WHAT?!?!?! Most blacks I know hate being called AA; it's insulting, as if they're not as "American" as whites. Do you refer to white people as European American, or do you call them white? If you call them white, why isn't that "racist"? Plus, there are a ton of white Africans, so using the term AA can be factually incorrect; look at Charlize Theron; born and raised in African, now and American immigrant, isn't she African American? Political Correctness is rotting the minds of our future generations. Black is beautiful!
But African Canadian would be very confusing, what would we call the large group of Canadians of African extraction and culture? Three broad groups of Canadians with different cultures, histories, and origins are united by only two things, looking similar and being Canadians, so it makes sense to refer to the way they look. Otherwise, Africans Canadians, Carribean Canadians (most of whom are black), and the scions of the African American culture that arose on this continent haven't much in common and shouldn't be conflated with each other as if the only thing that defines them is their looks. It's right to refer to race, because that's what people are talking about. Anyhow, a little besides the point but not all Africans look like people we'd call Black, the North African coast has lots of people most would just call Arab or Berber, and there are also long standing White, Indian, and Asian communities that I think I might be okay with calling African at this point because most consider themselves such.
Yeah, I don't see blacks in Canada having anything resembling a unified identity based on race alone.

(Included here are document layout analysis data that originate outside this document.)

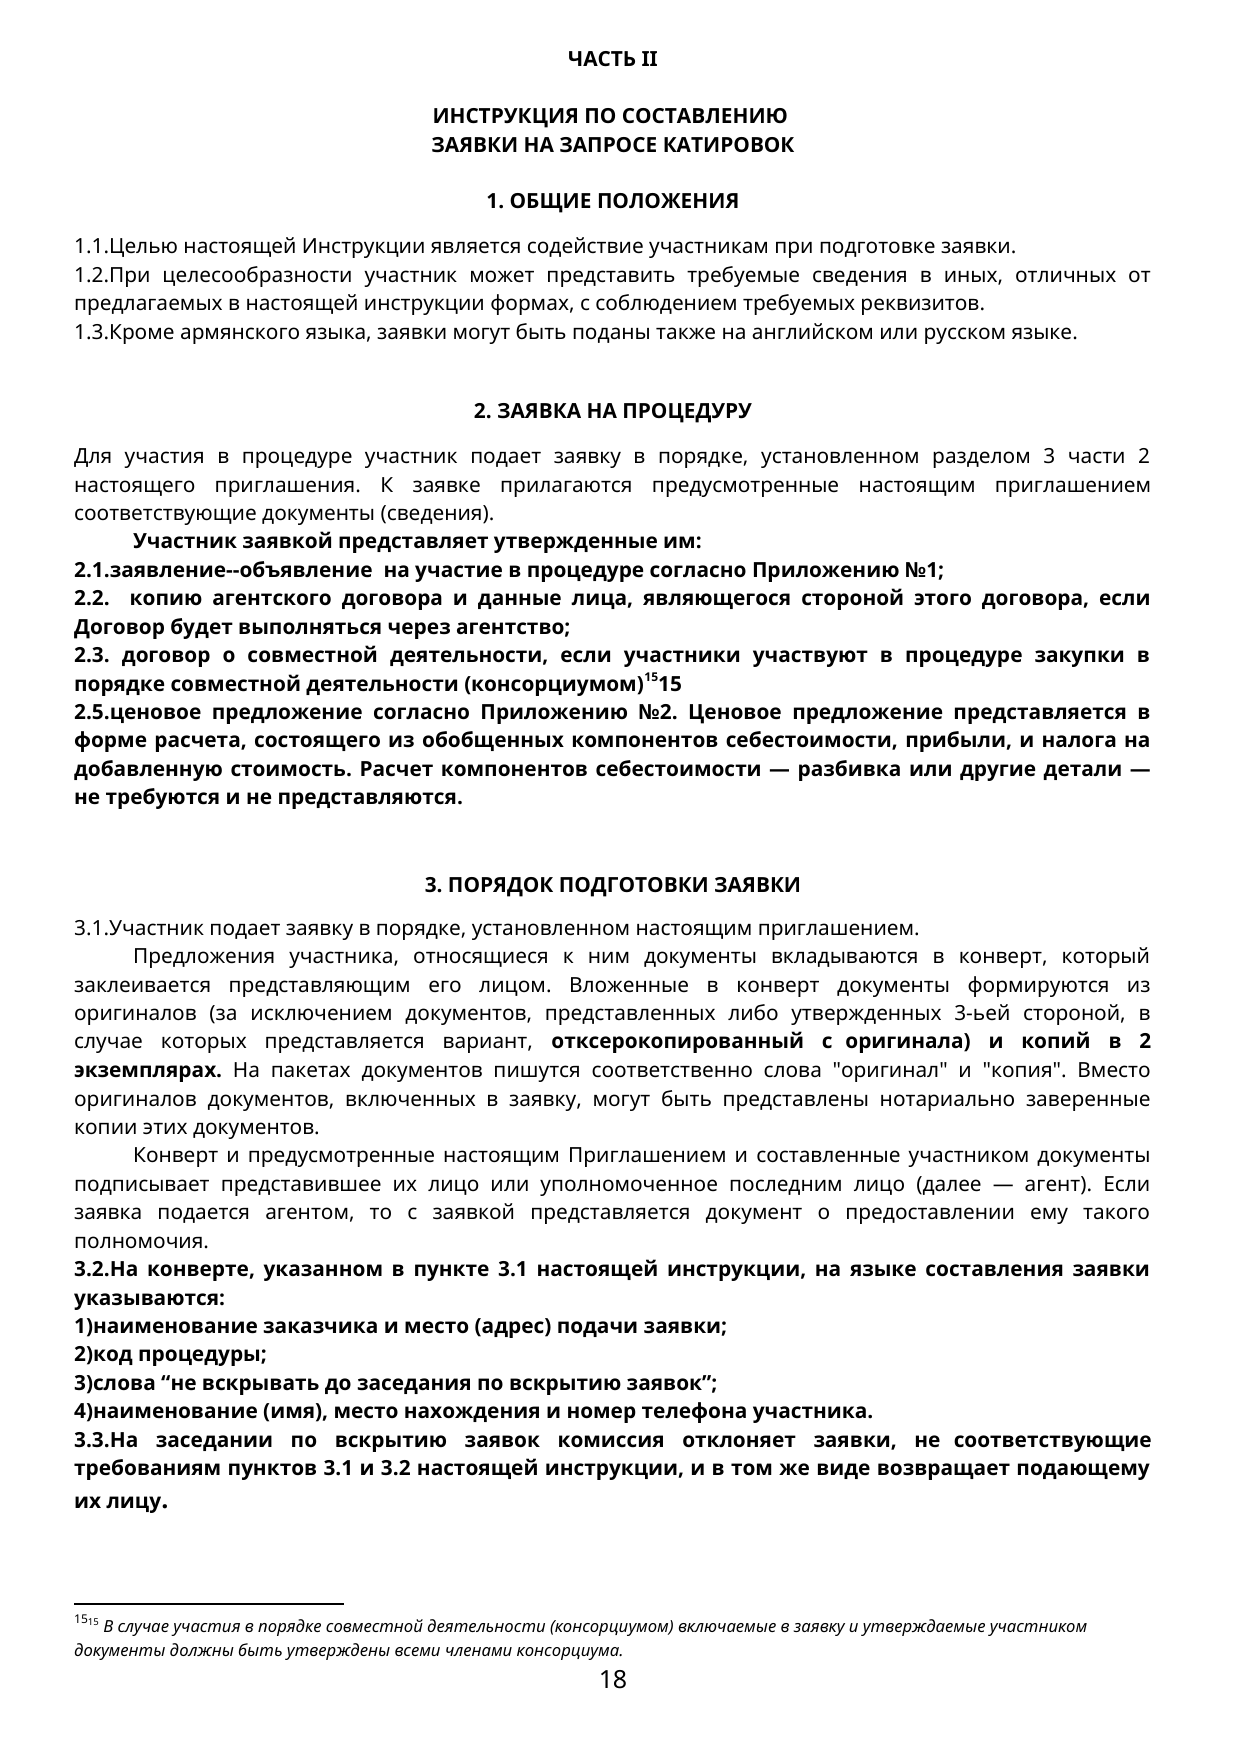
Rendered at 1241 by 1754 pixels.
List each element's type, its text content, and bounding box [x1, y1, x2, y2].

text 1)наименование заказчика и место (адрес) подачи заявки; [74, 1311, 1152, 1339]
text 1.3.Кроме армянского языка, заявки могут быть поданы также на английском или русском языке. [74, 317, 1152, 345]
text ИНСТРУКЦИЯ ПО СОСТАВЛЕНИЮ ЗАЯВКИ НА ЗАПРОСЕ КАТИРОВОК [74, 101, 1152, 158]
text 1.2.При целесообразности участник может представить требуемые сведения в иных, отличных от предлагаемых в настоящей инструкции формах, с соблюдением требуемых реквизитов. [74, 260, 1152, 317]
text 1.1.Целью настоящей Инструкции является содействие участникам при подготовке заявки. [74, 232, 1152, 260]
text 2.3. договор о совместной деятельности, если участники участвуют в процедуре закупки в порядке совместной деятельности (консорциумом)15 [74, 640, 1152, 697]
text Предложения участника, относящиеся к ним документы вкладываются в конверт, который заклеивается представляющим его лицом. Вложенные в конверт документы формируются из оригиналов (за исключением документов, представленных либо утвержденных 3-ьей стороной, в случае которых представляется вариант, отксерокопированный с оригинала) и копий в 2 экземплярах. На пакетах документов пишутся соответственно слова "оригинал" и "копия". Вместо оригиналов документов, включенных в заявку, могут быть представлены нотариально заверенные копии этих документов. [74, 941, 1152, 1141]
text Конверт и предусмотренные настоящим Приглашением и составленные участником документы подписывает представившее их лицо или уполномоченное последним лицо (далее — агент). Если заявка подается агентом, то с заявкой представляется документ о предоставлении ему такого полномочия. [74, 1141, 1152, 1254]
text 2.1.заявление--объявлениe на участие в процедуре согласно Приложению №1; [74, 555, 1152, 583]
text Для участия в процедуре участник подает заявку в порядке, установленном разделом 3 части 2 настоящего приглашения. К заявке прилагаются предусмотренные настоящим приглашением соответствующие документы (сведения). [74, 441, 1152, 527]
text Участник заявкой представляет утвержденные им: [74, 527, 1152, 555]
text 1. ОБЩИЕ ПОЛОЖЕНИЯ [74, 187, 1152, 215]
text 3.2.На конверте, указанном в пункте 3.1 настоящей инструкции, на языке составления заявки указываются: [74, 1254, 1152, 1311]
text 3)слова “не вскрывать до заседания по вскрытию заявок”; [74, 1368, 1152, 1396]
text 2.2. копию агентского договора и данные лица, являющегося стороной этого договора, если Договор будет выполняться через агентство; [74, 583, 1152, 640]
text 4)наименование (имя), место нахождения и номер телефона участника. [74, 1396, 1152, 1425]
text ЧАСТЬ II [74, 44, 1152, 73]
text 3.3.На заседании по вскрытию заявок комиссия отклоняет заявки, не соответствующие требованиям пунктов 3.1 и 3.2 настоящей инструкции, и в том же виде возвращает подающему их лицу. [74, 1425, 1152, 1516]
text 3. ПОРЯДОК ПОДГОТОВКИ ЗАЯВКИ [74, 870, 1152, 899]
text 3.1.Участник подает заявку в порядке, установленном настоящим приглашением. [74, 913, 1152, 941]
text 2. ЗАЯВКА НА ПРОЦЕДУРУ [74, 396, 1152, 424]
text 2)код процедуры; [74, 1339, 1152, 1368]
text 2.5.ценовое предложение согласно Приложению №2. Ценовое предложение представляется в форме расчета, состоящего из обобщенных компонентов себестоимости, прибыли, и налога на добавленную стоимость. Расчет компонентов себестоимости — разбивка или другие детали — не требуются и не представляются. [74, 697, 1152, 811]
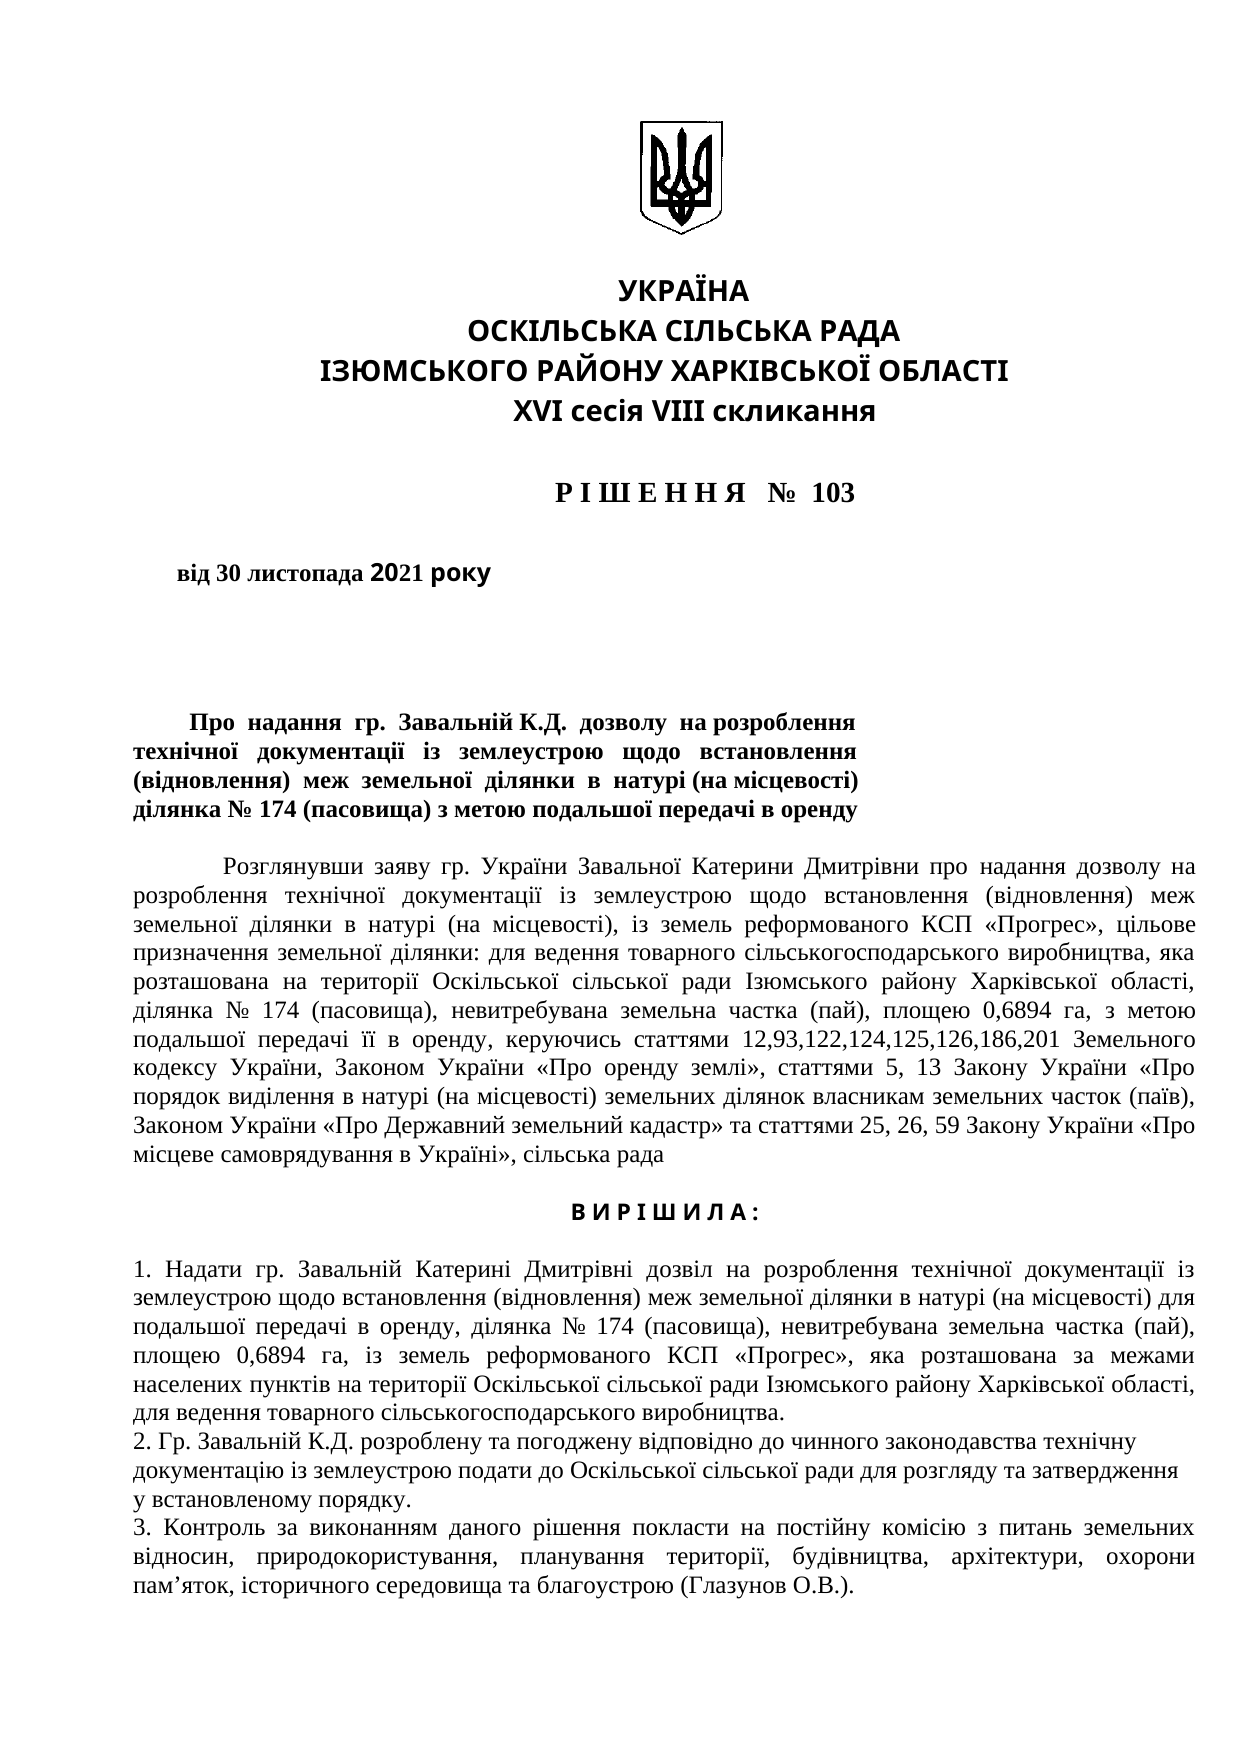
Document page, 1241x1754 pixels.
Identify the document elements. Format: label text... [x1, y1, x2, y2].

text ОСКІЛЬСЬКА СІЛЬСЬКА РАДА [133, 310, 1196, 350]
text Про надання гр. Завальній К.Д. дозволу на розроблення [133, 707, 1196, 736]
text XVI сесія VІІІ скликання [133, 390, 1196, 429]
text ділянка № 174 (пасовища) з метою подальшої передачі в оренду [133, 794, 1196, 822]
text 3. Контроль за виконанням даного рішення покласти на постійну комісію з питань земельних відносин, природокористування, планування території, будівництва, архітектури, охорони пам’яток, історичного середовища та благоустрою (Глазунов О.В.). [133, 1512, 1196, 1599]
text 2. Гр. Завальній К.Д. розроблену та погоджену відповідно до чинного законодавства технічну документацію із землеустрою подати до Оскільської сільської ради для розгляду та затвердження у встановленому порядку. [133, 1426, 1196, 1512]
table_header [144, 118, 1163, 271]
text 1. Надати гр. Завальній Катерині Дмитрівні дозвіл на розроблення технічної документації із землеустрою щодо встановлення (відновлення) меж земельної ділянки в натурі (на місцевості) для подальшої передачі в оренду, ділянка № 174 (пасовища), невитребувана земельна частка (пай), площею 0,6894 га, із земель реформованого КСП «Прогрес», яка розташована за межами населених пунктів на території Оскільської сільської ради Ізюмського району Харківської області, для ведення товарного сільськогосподарського виробництва. [133, 1254, 1196, 1426]
text (відновлення) меж земельної ділянки в натурі (на місцевості) [133, 765, 1196, 794]
text В И Р І Ш И Л А : [133, 1196, 1196, 1227]
text від 30 листопада 2021 року [133, 554, 1196, 588]
text ІЗЮМСЬКОГО РАЙОНУ ХАРКІВСЬКОЇ ОБЛАСТІ [133, 350, 1196, 390]
text технічної документації із землеустрою щодо встановлення [133, 736, 1196, 765]
text Розглянувши заяву гр. України Завальної Катерини Дмитрівни про надання дозволу на розроблення технічної документації із землеустрою щодо встановлення (відновлення) меж земельної ділянки в натурі (на місцевості), із земель реформованого КСП «Прогрес», цільове призначення земельної ділянки: для ведення товарного сільськогосподарського виробництва, яка розташована на території Оскільської сільської ради Ізюмського району Харківської області, ділянка № 174 (пасовища), невитребувана земельна частка (пай), площею 0,6894 га, з метою подальшої передачі її в оренду, керуючись статтями 12,93,122,124,125,126,186,201 Земельного кодексу України, Законом України «Про оренду землі», статтями 5, 13 Закону України «Про порядок виділення в натурі (на місцевості) земельних ділянок власникам земельних часток (паїв), Законом України «Про Державний земельний кадастр» та статтями 25, 26, 59 Закону України «Про місцеве самоврядування в Україні», сільська рада [133, 851, 1196, 1167]
text Р І Ш Е Н Н Я № 103 [183, 475, 1196, 509]
text УКРАЇНА [133, 271, 1196, 310]
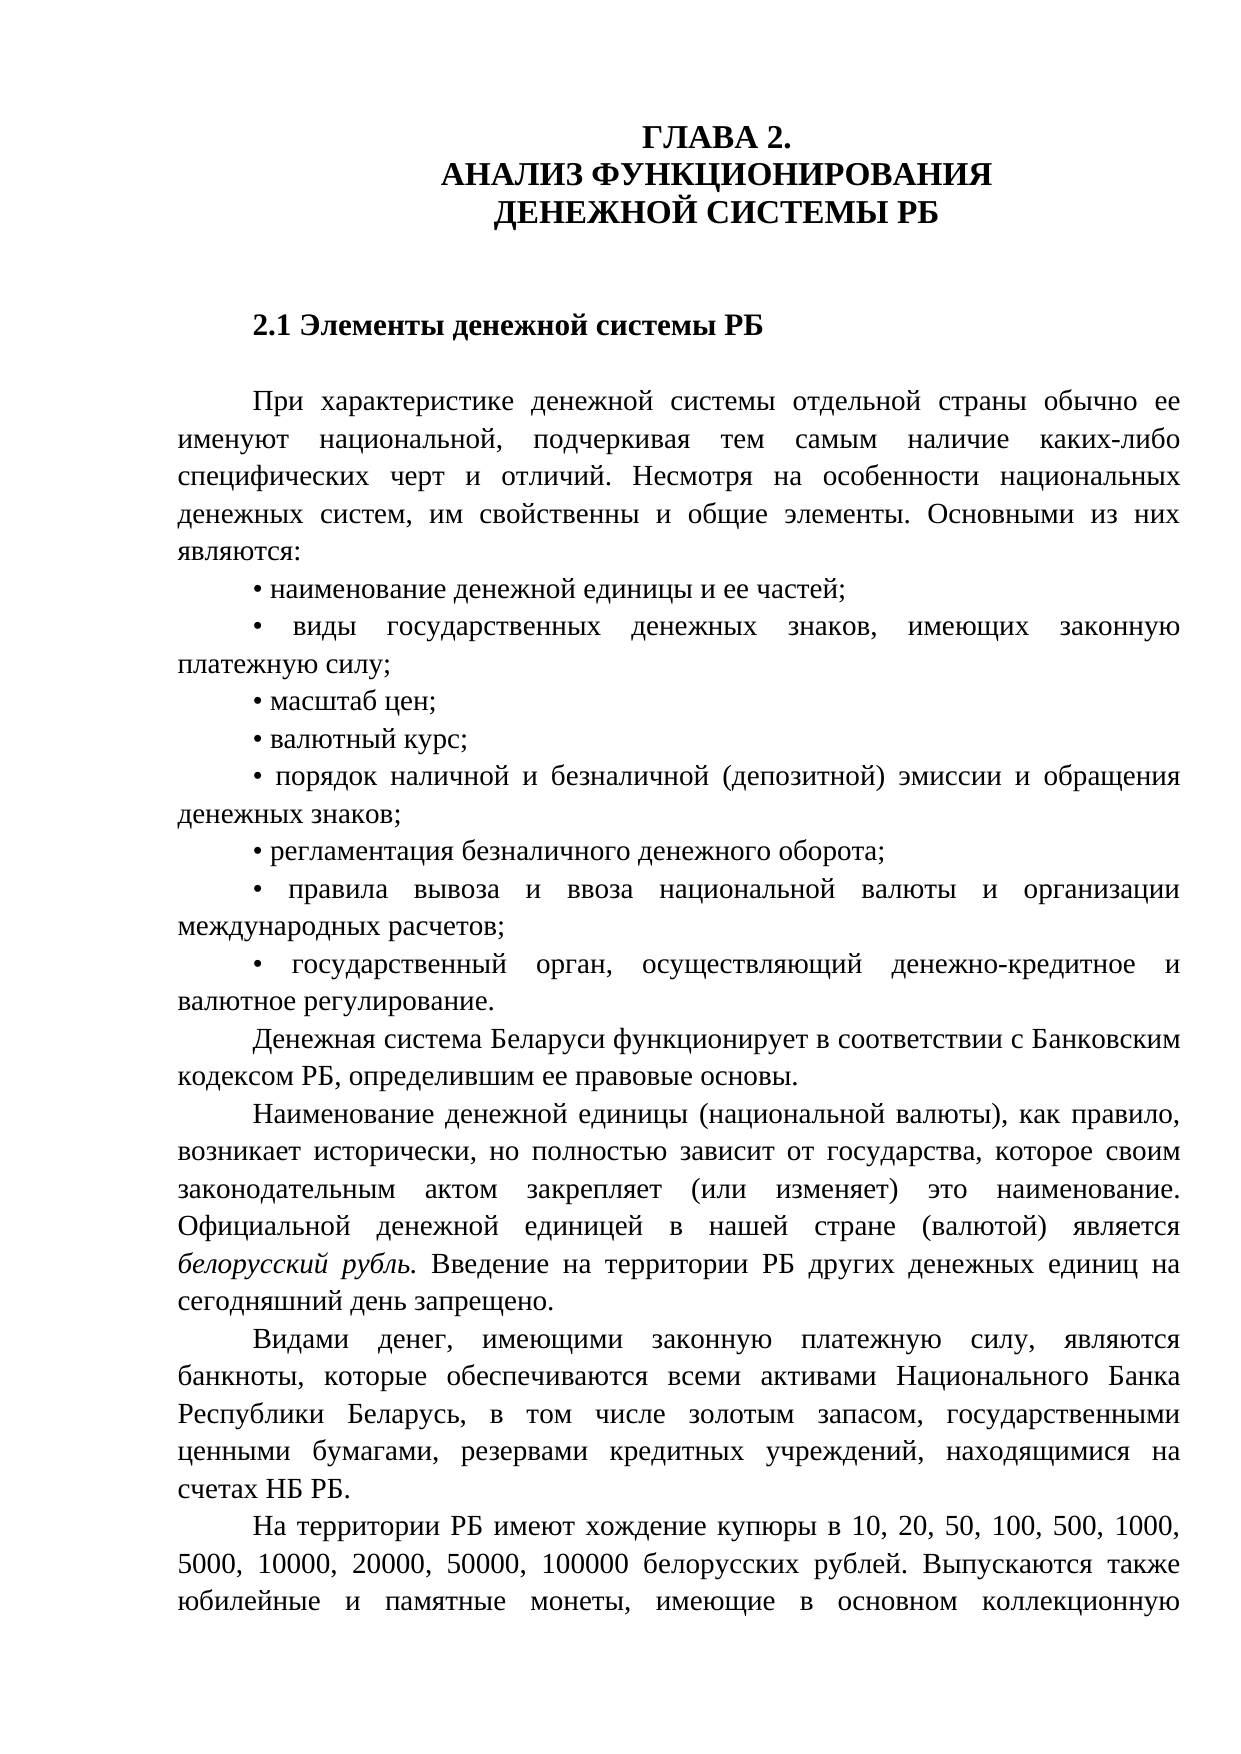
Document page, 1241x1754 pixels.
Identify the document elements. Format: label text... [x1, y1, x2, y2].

As has been said people tend to identify with the country of origin more than anything.
There may be some commonalities and affinities that make people from say St. Lucia and Barbados hang out together more in Toronto, or from Senegal, Burkina Faso and Mali in Montreal, but as far as an over-arching black identity that brings together a Rwandan from Kigali and a black Brazilian from Salvador, no this does not exist.
WHAT?!?!?! Most blacks I know hate being called AA; it's insulting, as if they're not as "American" as whites. Do you refer to white people as European American, or do you call them white? If you call them white, why isn't that "racist"? Plus, there are a ton of white Africans, so using the term AA can be factually incorrect; look at Charlize Theron; born and raised in African, now and American immigrant, isn't she African American? Political Correctness is rotting the minds of our future generations. Black is beautiful!
Shoot I just call people by their names who cares about race?